FAQ

Find answers to some of the more frequently asked questions on the Forums.

Forums guidelines

Our guidelines keep the Forums a safe place for people to share and learn information.

Family issues/brother’s GF

shanna_d
Community Member
Today was so upsetting for me. I was ganged up on by my own brother and his GF. His GF always points out things I do wrong which I don’t, and I’m always helping out whenever I can. My brother has since changed since his GF came into the picture. She is very manipulative and gets him on her side to turn against me. I’ve tried so hard to be nice to her and once I thought she was being nice to me too, but now I realise it was all just to get in with the family. I don’t know how to feel right now. I was bullied enough at school. But I never thought my own flesh and blood would turn on me the way he did just to please his GF. Before she came along, he used to back me up 100%. He would defend me and get really mad if someone gave me a hard time. I haven’t done anything wrong. Yet they both ganged up on me for no reason at all. She has mental illness, medical problems, family issues etc and i feel bad for her, but that’s not my fault. We welcomed her into our home because of her family issues, but now it doesn’t seem very good anymore. Each week his GF would say bad things to me and my mum can count the amounts of things she says to me on one hand. She blew up at her today because of it and confronted them both. I was in tears the whole time. My dad was angry too. But my brother defended her and not me. Even though deep down he knew my mum was right about how she was treating me. It was horrible. I’m shocked and I have no idea how to feel right now. I’ve been so kind to her. But she doesn’t seem to care. I don’t know what’s going to happen now and I’m scared. I’m upset and I don’t know what’s going to end up happening. We’ve all been through enough already. My mum was in and out of hospital last year because she was ill, and this year our dog has something wrong with his eyes and has to see the vet, which only makes my anxiety even worse. Plus we are struggling financially sometimes and I’m trying to find a job. I just want brighter days ahead. Because right now it feels like a giant dark cloud just hung over us and doesn’t want to go. That explains the weather today too, ironically. If there’s a light at the end of the tunnel I can’t seem to find it right now. I’m praying we get closer to it soon. But I don’t know when that will be. All I can do is hold my breath and pray. Which is what I do every day.

#### [TASKS TO PERFORM]
1. In the forum post, the sentence "We've all been through enough already." is followed by the hardships the family has faced. List each of them.
2. Copy out the part of the forum post from "Find answers to" up to and including "and learn information.".
None of the listing is needed to complete this work.

#### [SUPPLIED INFORMATION]
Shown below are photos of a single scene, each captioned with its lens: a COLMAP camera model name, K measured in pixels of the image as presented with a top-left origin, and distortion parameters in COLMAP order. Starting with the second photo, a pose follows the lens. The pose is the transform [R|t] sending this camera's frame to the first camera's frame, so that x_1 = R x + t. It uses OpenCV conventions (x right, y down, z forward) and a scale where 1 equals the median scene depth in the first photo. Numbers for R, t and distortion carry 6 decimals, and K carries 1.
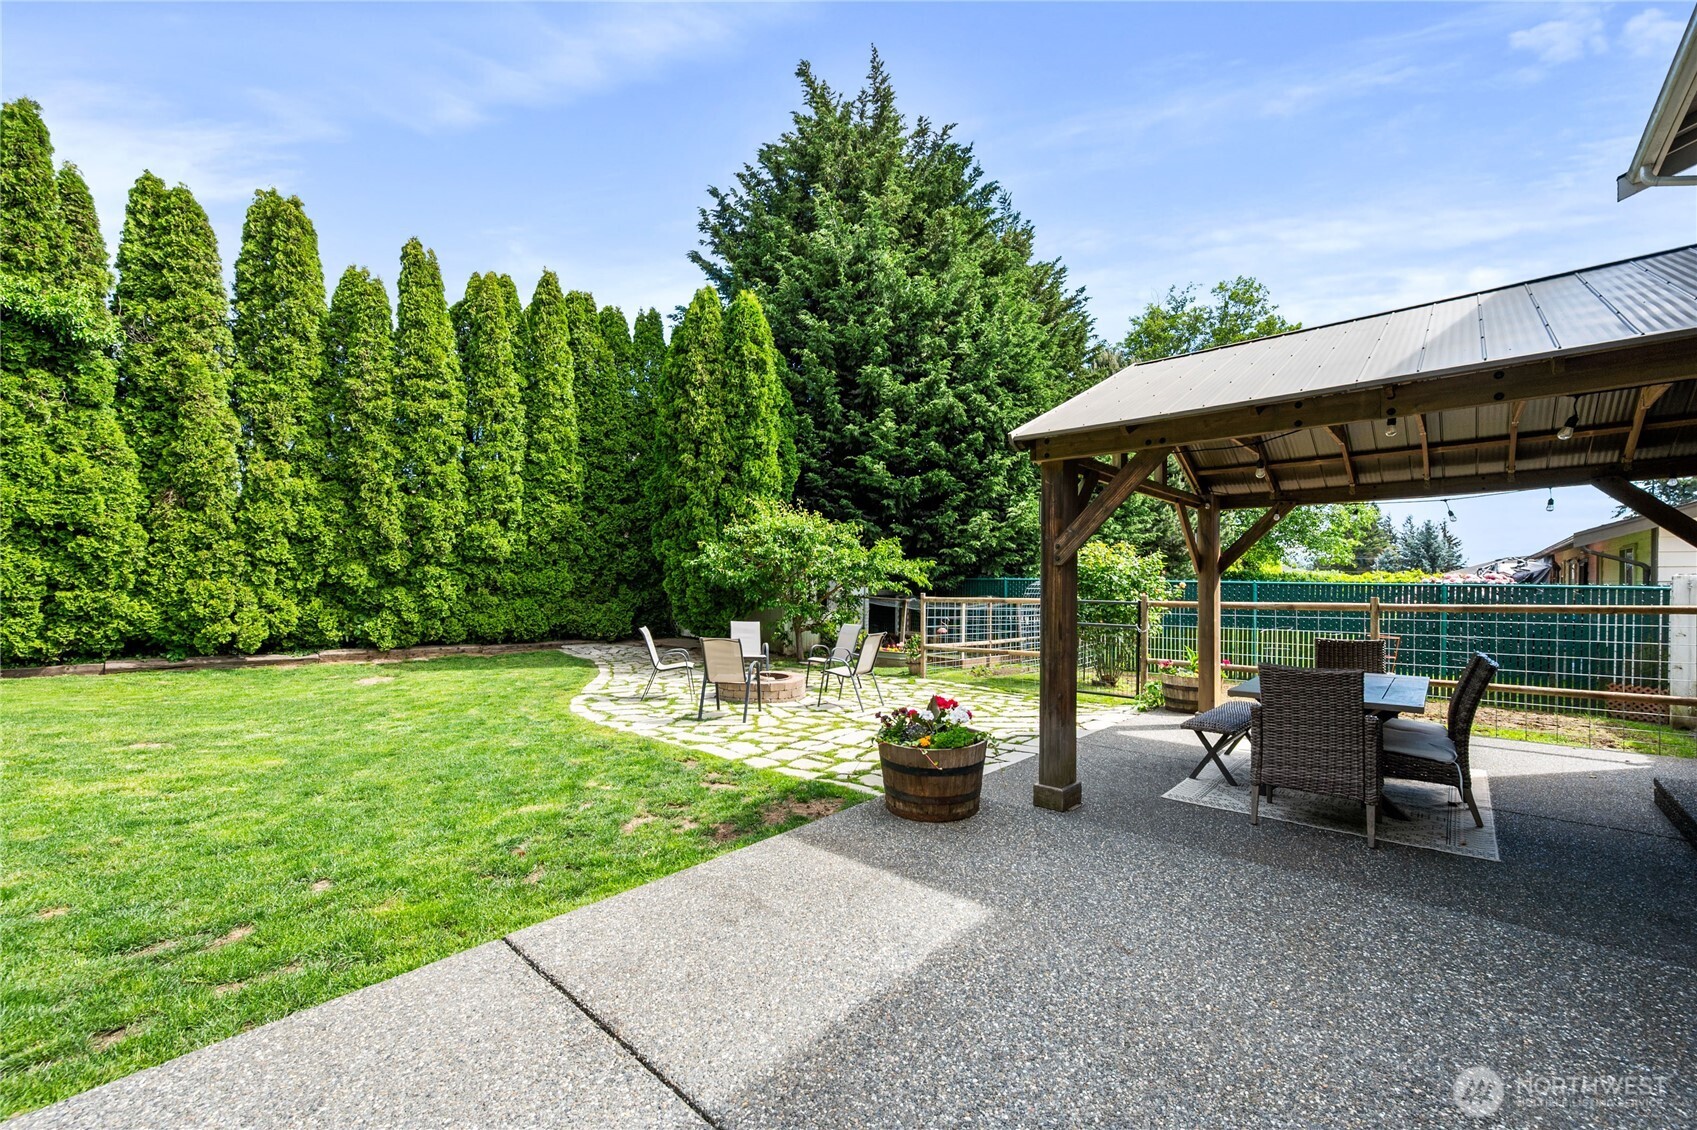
lens RADIAL K [[665.4, 0, 848.5], [0, 665.4, 565.0], [0, 0, 1]] dist [0.001717, -0.000153]
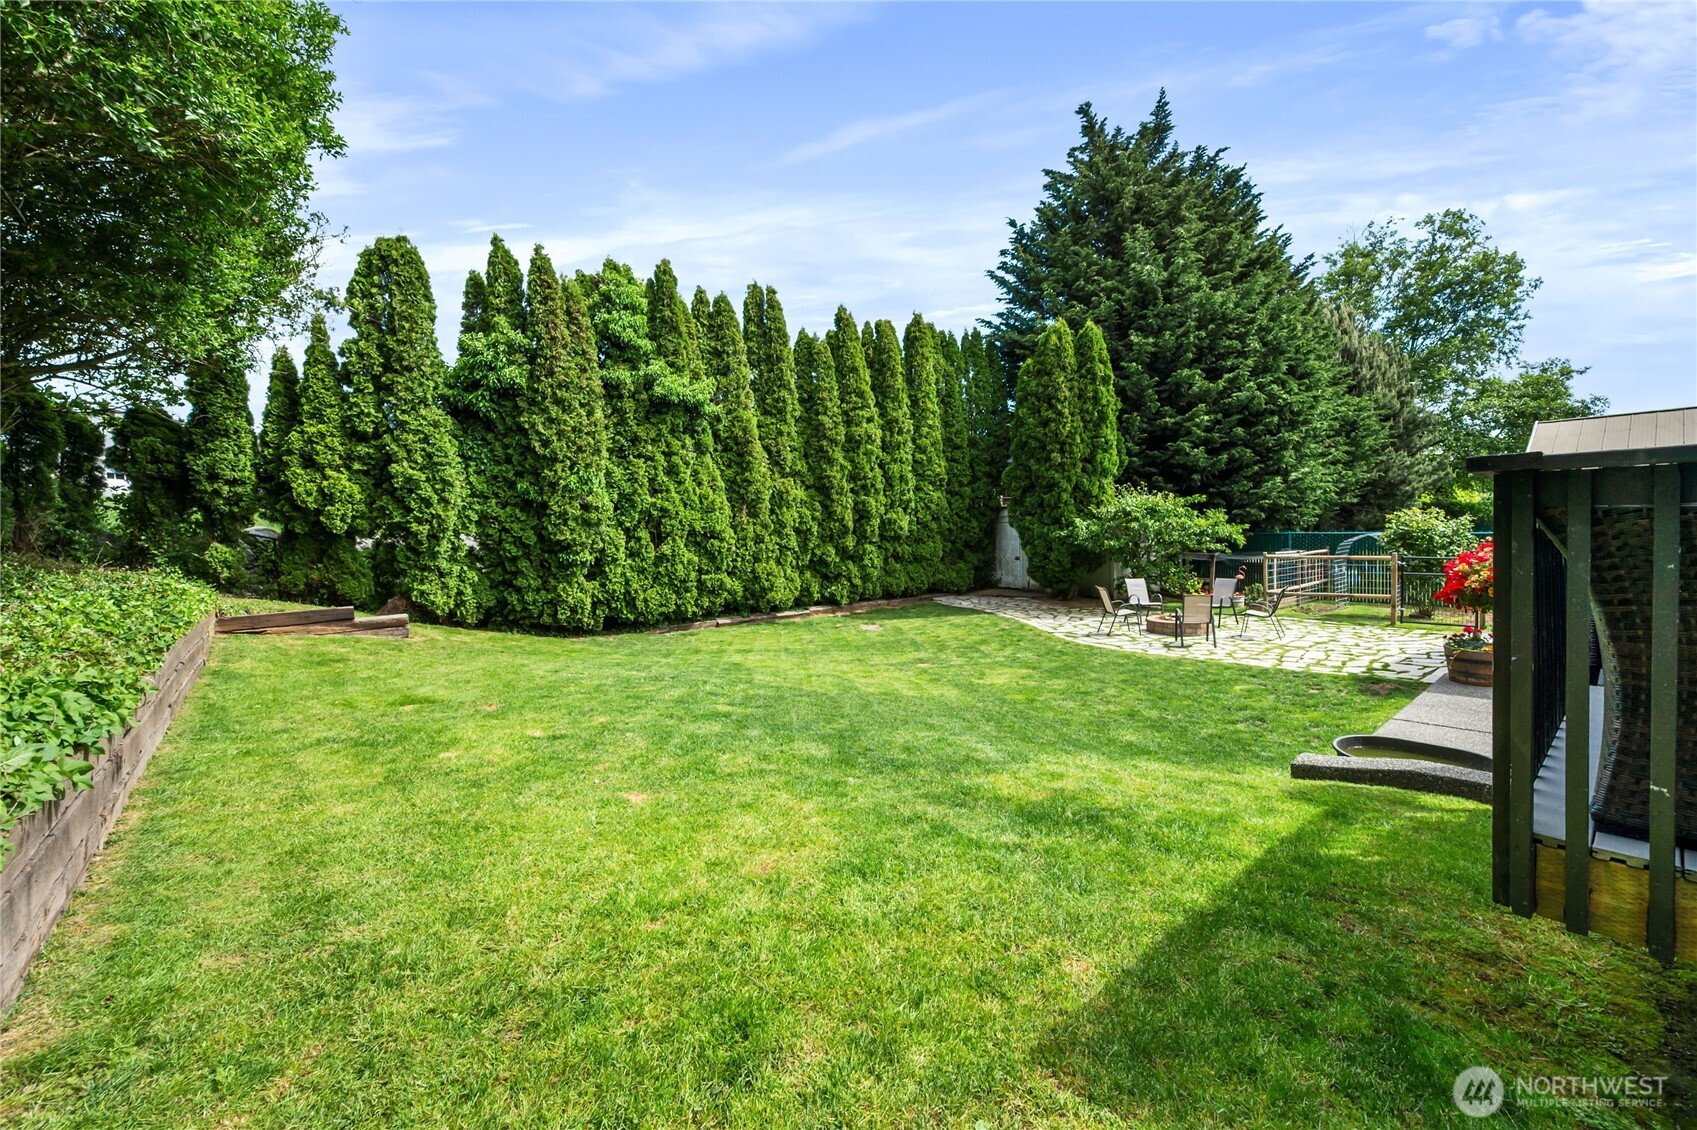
lens RADIAL K [[701.5, 0, 825.3], [0, 701.5, 534.1], [0, 0, 1]] dist [0.014217, -0.009963]
pose [[0.990981, -0.040494, -0.127737, -0.523918], [0.047104, 0.997680, 0.049154, -0.095313], [0.125450, -0.054728, 0.990589, -0.453189]]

#### [ANSWERS FOR THE EXERCISE]
1.
- The poster's mum was in and out of hospital last year because she was ill.
- This year the family dog has something wrong with his eyes and has to see the vet.
- The family is sometimes struggling financially, and the poster is trying to find a job.

2.
Find answers to some of the more frequently asked questions on the Forums.

Forums guidelines

Our guidelines keep the Forums a safe place for people to share and learn information.